Global Control Store(GCS):
Maintaining low latency requires minimizing overheads in task scheduling, which involves choosing where to execute, and subsequently task dispatch, which involves retrieving remote inputs from other nodes. Therefore, they store the object metadata (object locations and sizes) in the GCS rather than in the scheduler, fully decoupling task dispatch from task scheduling.
Bottom-Up Distributed Scheduler:
Ray needs to dynamically schedule millions of tasks per second, tasks which may take as little as a few milliseconds. To satisfy the above requirements, they design a two-level hierarchical scheduler consisting of a global scheduler and per-node local schedulers.
A local scheduler first tries to schedules tasks locally unless the node is overloaded (i.e., its local task queue exceeds a predefined threshold), or it cannot satisfy a task’s requirements (e.g., lacks a GPU). If a local scheduler decides not to schedule a task locally, it forwards it to the global scheduler. The global scheduler considers each node’s load and task’s constraints to make scheduling decisions.
The global scheduler gets the queue size at each node and the node resource availability via heartbeats, and the location of the task’s inputs and their sizes from GCS. The global scheduler selects the node which provides the lowest estimated waiting time. ( The sum of queuing delay and data transfer time.)

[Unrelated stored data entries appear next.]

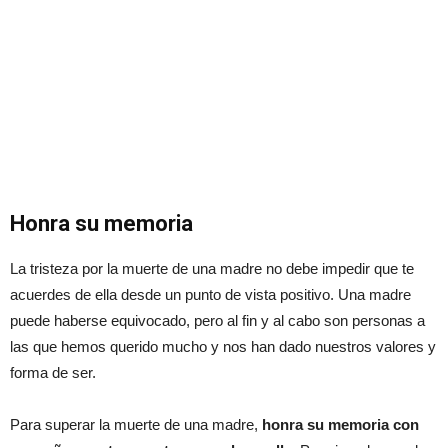
Honra su memoria
La tristeza por la muerte de una madre no debe impedir que te
acuerdes de ella desde un punto de vista positivo. Una madre
puede haberse equivocado, pero al fin y al cabo son personas a
las que hemos querido mucho y nos han dado nuestros valores y
forma de ser.
Para superar la muerte de una madre,
honra su memoria con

In-memory Distributed Object store:
On each node, we implement the object store via shared memory. This allows zero-copy data sharing between tasks running on the same node. If a task’s inputs are not local, the inputs are replicated to the local object store before execution. Also, a task writes its outputs to the local object store.
For low latency, we keep objects entirely in memory and evict them as needed to disk using an LRU policy.
One of the nice things of this decentralized design where you have seperate schedulers and metadata storage is that you can scale these things independently.
 Most cluster computing frameworks, such as Spark, CIEL, and Dryad implement a centralized scheduler, which can provide locality but at latencies in the tens of ms. Distributed schedulers such as work stealing, Sparrow and Canary can achieve high scale, but they either don’t consider data locality(work stealing) or assume tasks belong to independent jobs(Sparrow), or assume the computation graph is known(Canary).
Maintaining the lineage of an execution gives us fast recover time. We only need to replay the work lost to continue executing. However, recording the lineage adds significant overhead to normal execution. We need extra work to record lineage of each task and must commit a task's lineage before task start executing. Thus, we have an interesting tradeoff(as identified in Drizzle paper) between fast execution without failures and fast recovery during failures.
To get both fast task execution and fast failure recovery, Ray implements Lineage Stash. We have lineage stash at each node which looks like in-memory subgraph. Thus, instead of writing the lineage to the Global storage, the local scheduler will write the lineage to its local stash and then forward the task as well as the uncommitted lineage to remote node. Ray will asynchronously commit the uncommitted lineage to avoid huge lineages.
The paper provides some evaluation of Ray on training, serving and simulation. The key takeaway is that the performance of Ray matches the existing frameworks on traditional ML workloads and it either outperforms or support some missing features of other frameworks on RL workloads.
Specifically, it matches the training performance of the state-of-the-art frameworks:
Images per second reached when distributing the training of a ResNet-101 TensorFlow model
Throughput comparisons for Clipper and Ray for two embedded serving workloads
However, it worth noting that this might not be a fair comparison, because Ray focuses primarily on the embedded serving of models to simulators running within the same dynamic task graph (e.g., within an RL application on Ray). In contrast, systems like Clipper focus on serving predictions to external clients
Ray allows for better utilization when running heterogeneous simulations at scale.